A breakfast fit for kings at the Safiya Hotel was a perfect set-up for some serious sightseeing.
We positively galloped towards the Ark, Bukhara’s fortress and home to Uzbekistan’s Royal Sultans through the ages.
We stopped briefly en-route, intrigued by the tap, tap, tap noise emanating from a small courtyard. It was a chap chiseling away to etch an image of what we were about to see on a brass plate to be sold at a later date.
His precision was remarkable and we guessed the guy in his sixties must have done this a fair few times in his life! Watch him at work by clicking ARTISAN.
The ruler of Bukhara, Emir Nasrullah Khan, who made the Ark his residence was not a guy to be crossed as this extract out of my Lonely Planet guidebook would testify:
On 24 June 1842 Colonel Charles Stoddart and Captain Arthur Conolly were marched out from a dungeon cell before a huge crowd in front of the Ark, the emir’s fortified citadel, made to dig their own graves and, to the sound of drums and reed pipes from atop the fortress walls, were beheaded.
Colonel Stoddart had arrived three years earlier on a mission to reassure Emir Nasrullah Khan over Britain’s invasion of Afghanistan. But his superiors, underestimating the emir’s vanity and megalomania, had sent him with no gifts, and with a letter not from Queen Victoria (whom Nasrullah regarded as an equal sovereign) but from the governor-general of India.

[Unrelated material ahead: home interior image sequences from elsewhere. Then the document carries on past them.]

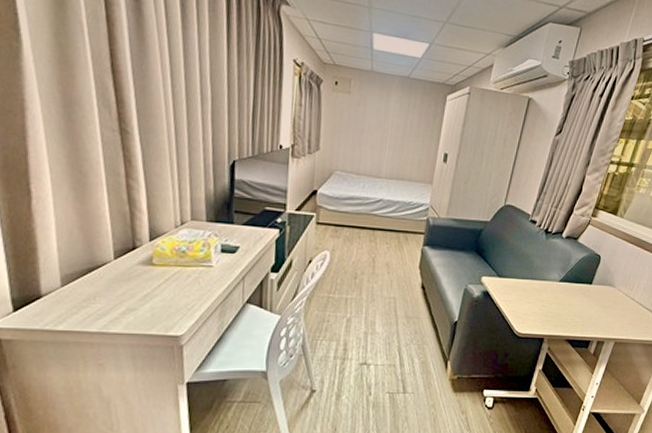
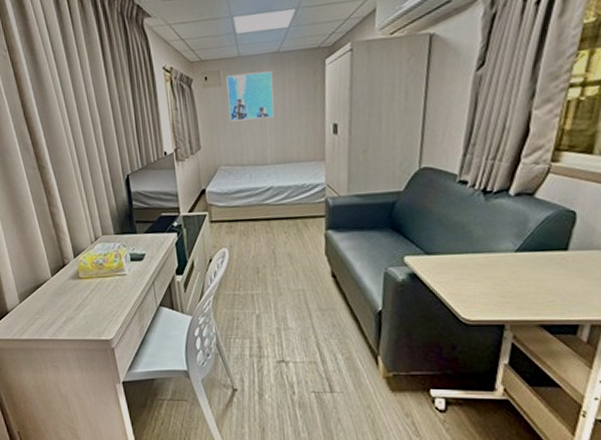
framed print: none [353,85,400,136] -> present [226,71,275,122]

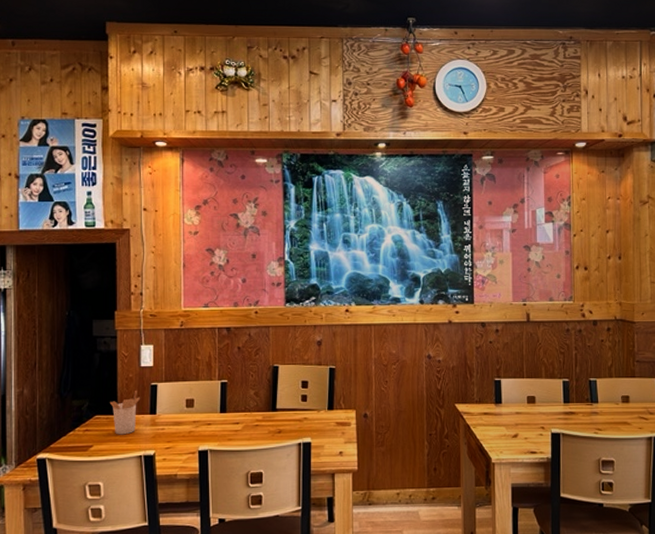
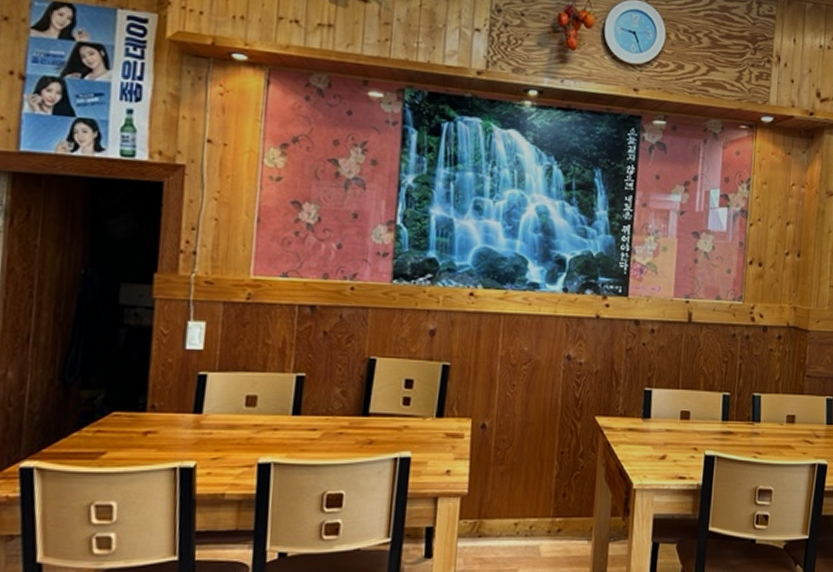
utensil holder: present [110,391,141,435] -> none [136,381,182,439]

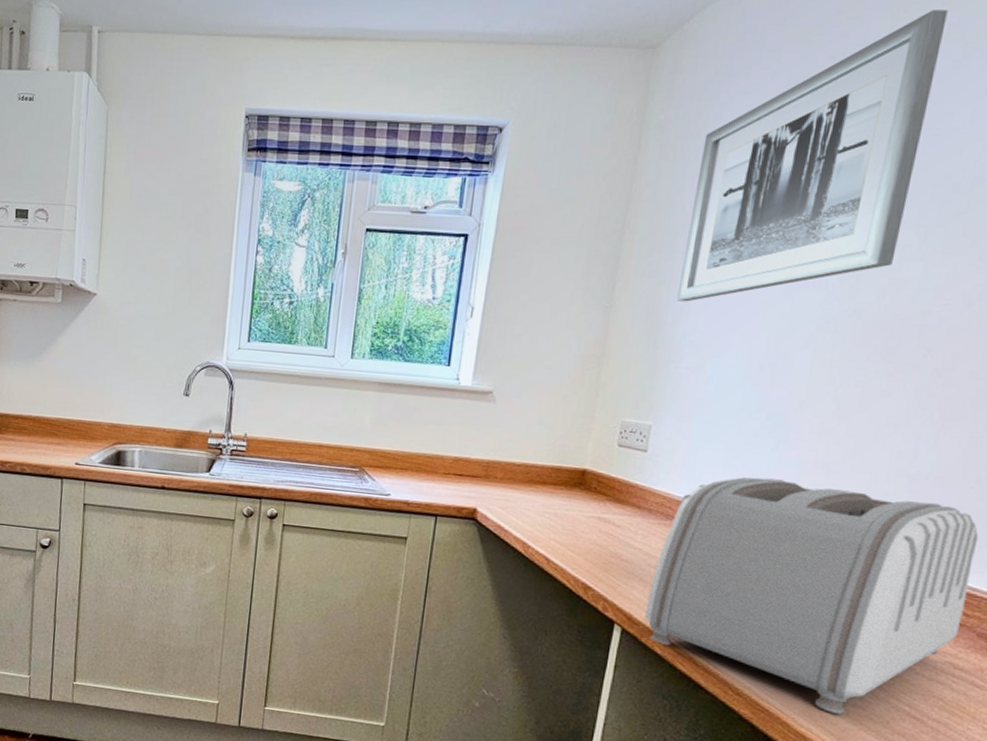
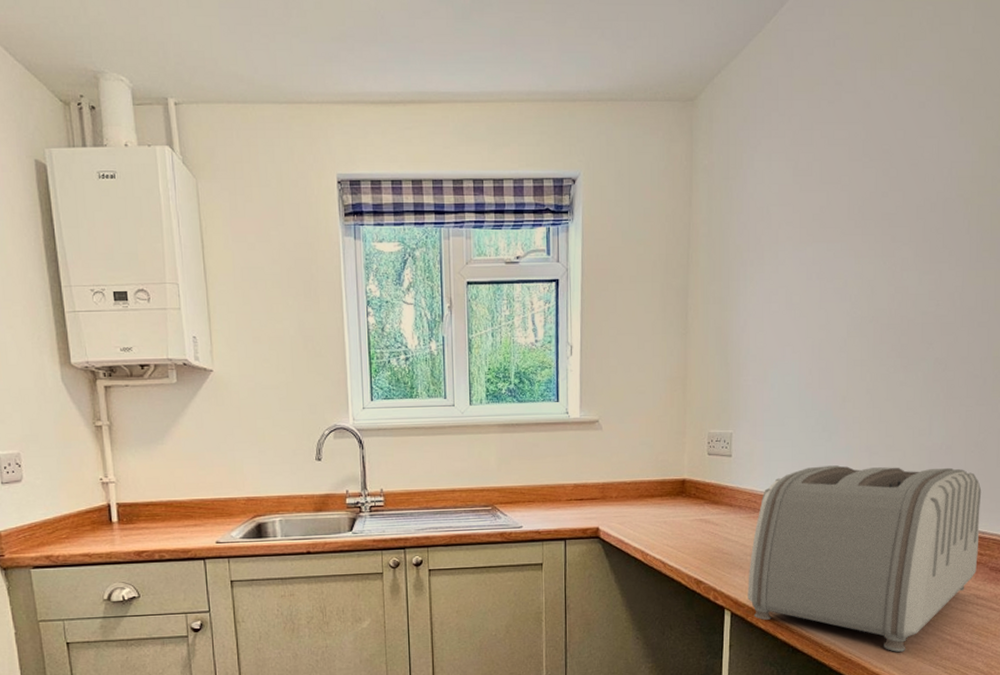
wall art: present [676,10,948,302] -> none [738,60,911,323]

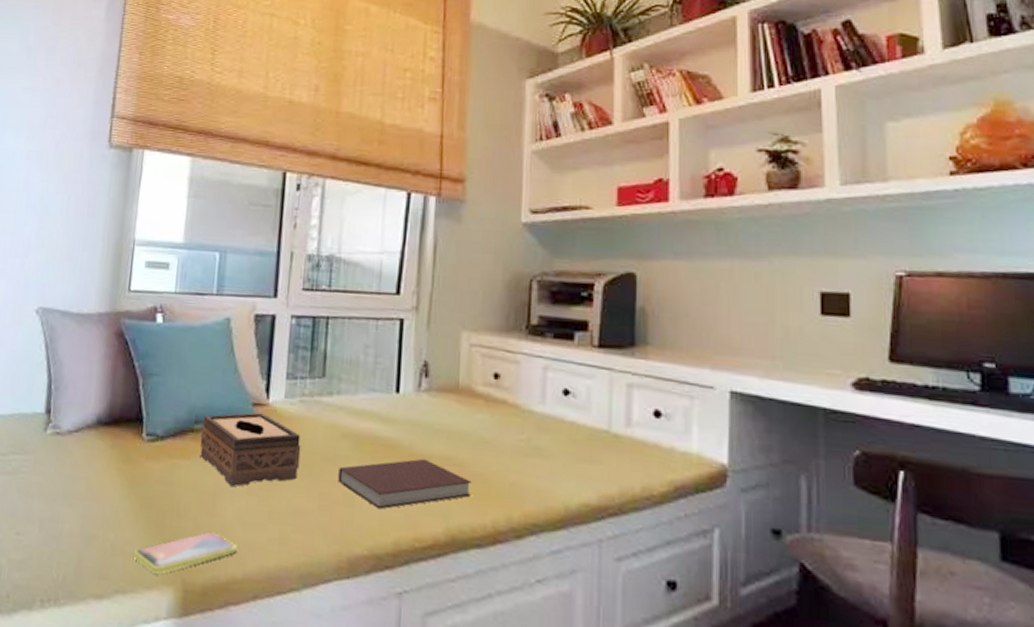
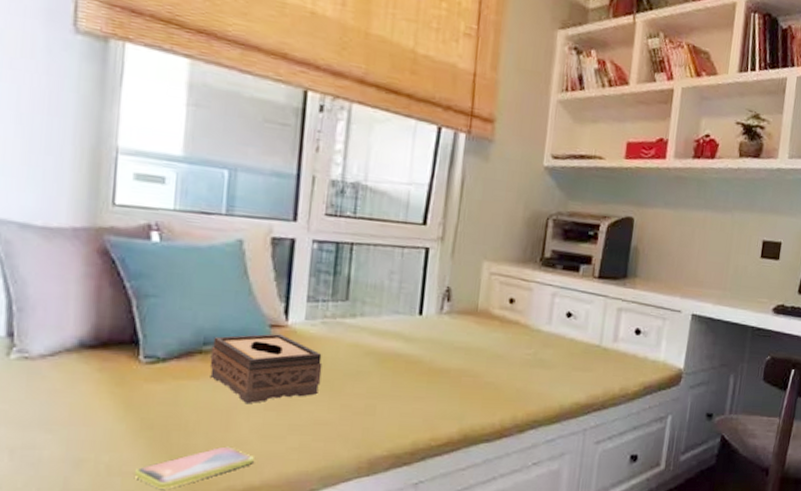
notebook: present [338,458,472,510] -> none [360,371,484,416]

To compound matters Stoddart violated local protocol by riding, rather than walking, up to the Ark. The piqued Nasrullah threw him into jail, where he was to spend much of his time at the bottom of the so-called ‘bug pit’, in the company of assorted rodents and scaly creatures.

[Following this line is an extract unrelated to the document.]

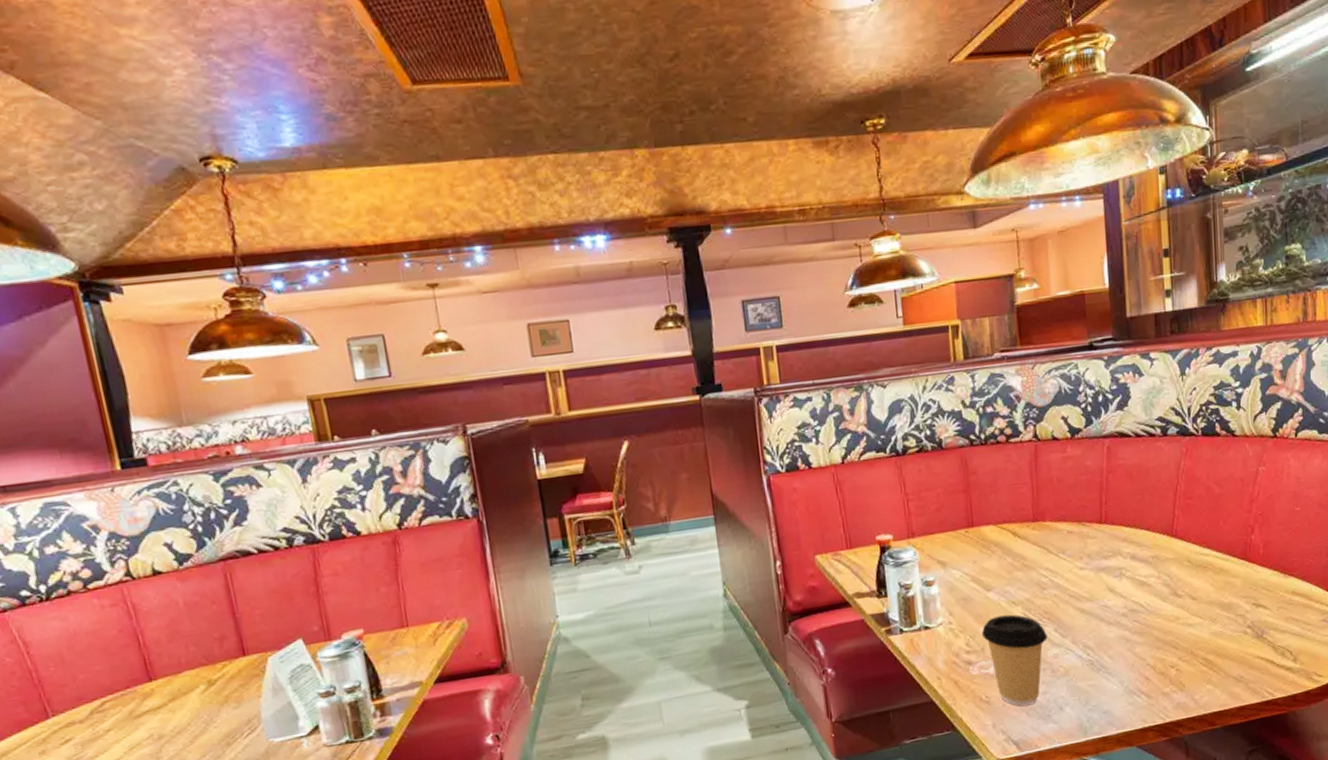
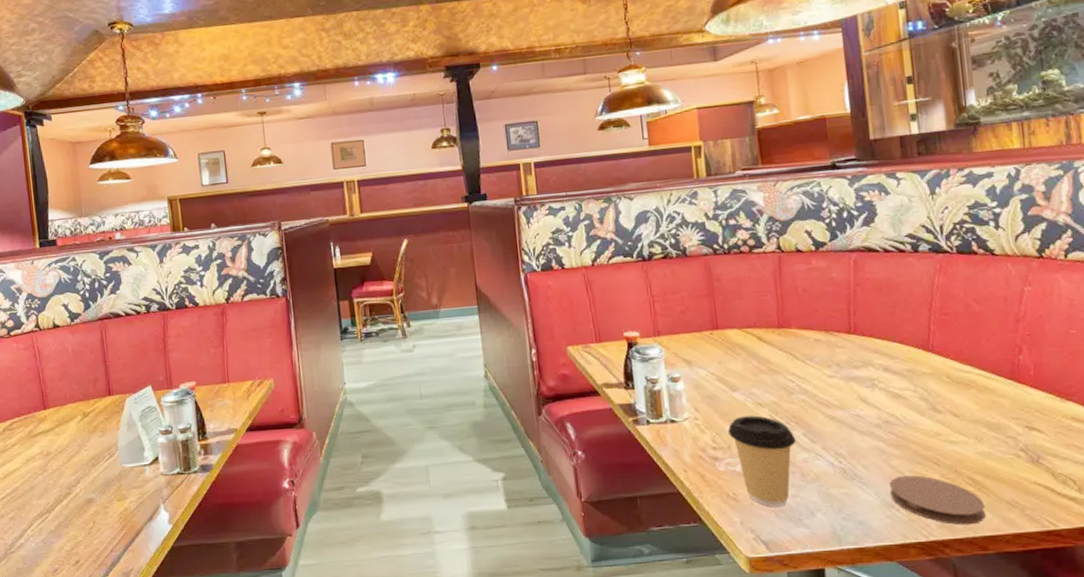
coaster: none [1132,660,1216,705] -> present [889,475,987,525]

Captain Conolly arrived in 1841 to try to secure Stoddart’s release. But the emir, believing him to be part of a British plot with the khans of Khiva and Kokand, tossed Conolly in jail too.
After the disastrous British retreat from Kabul, the emir, convinced that Britain was a second-rate power and having received no reply to an earlier letter to Queen Victoria, had both men executed.
Nice fella! We later went to the nearby jail (The Zindon) and witnessed the bug pit for ourselves. Even with nothing crawling about it looked extremely unappealing to say the least.
The thick walls of the Ark were constructed from mud, the once vast complex now only about 20% of the original size. Much of the building was destroyed by a combination of Genghis Khan, seismic movements and Russian invaders, but enough remained to occupy us for a couple of hours.
The internal highlight was the small Juma (Friday) Mosque with its lavishly decorated interior and wonderful wooden columns – a taste of what lay in store. The Coronation Court was also brightly decorated and worth a linger.
Next up was what was to remain a highlight of the entire trip, a visit to the nearby Kalon Mosque & Minaret and Mir-i-Arab Medressa complex, the site synonymous with Bukhara.
The main site is a real beauty and we were so lucky to virtually have the place to ourselves on occasions.
Staying in the complex for over two hours, I will always have a magic memory of just sitting in the majestic courtyard in complete silence, in wonderment at the large empty space, intricate columns and shapely arches.
That the silence was broken with the ethereal call to prayer just added to the wonderful ambience. A definite travel high point that you can witness by clicking KALON.
At one point a tour group came in and the guide spent five minutes explaining the history of the complex. He finished with the words “you now have 15 minutes to take a look around.” Hamish & I just looked at each other and grimaced!
As with all the great Islamic buildings we were to visit, the entrance was extra special.
A huge portico richly decorated in shades of blue & green and featuring intricate patterns and verses from the Koran.
What we were to find typical in these parts, much of the architecture seemed off kilter. Porticos & minarets leaning forwards or sideways, doorways not quite rectangular, arches twisted. This we learned was designed so that the buildings could withstand earthquakes and stand the test of time to be enjoyed for centuries.
The Minaret was also most striking with its tile work patterns rising up its form so that your eyes moved slowly upwards to its pinnacle some 47 metres above the ground.
Rather gruesomely this was also a killing tower with misdemeanors punishable by being thrown from the top as a crowd bayed below.
We were able to get a superb perspective of the complex which also included a closed off medressa directly opposite the mosque, by taking tea (and baklava naturally!) on the high terrace of an adjacent cafe. Another hour ‘wasted’. Fabulous.
With nearly two days to go in Bukhara we needed to stagger our visits so we could appreciate the sites. We therefore decided to just wander back to our hotel via caravansary, medressas & khans stuffed full of souvenirs – we were not buying. Yet!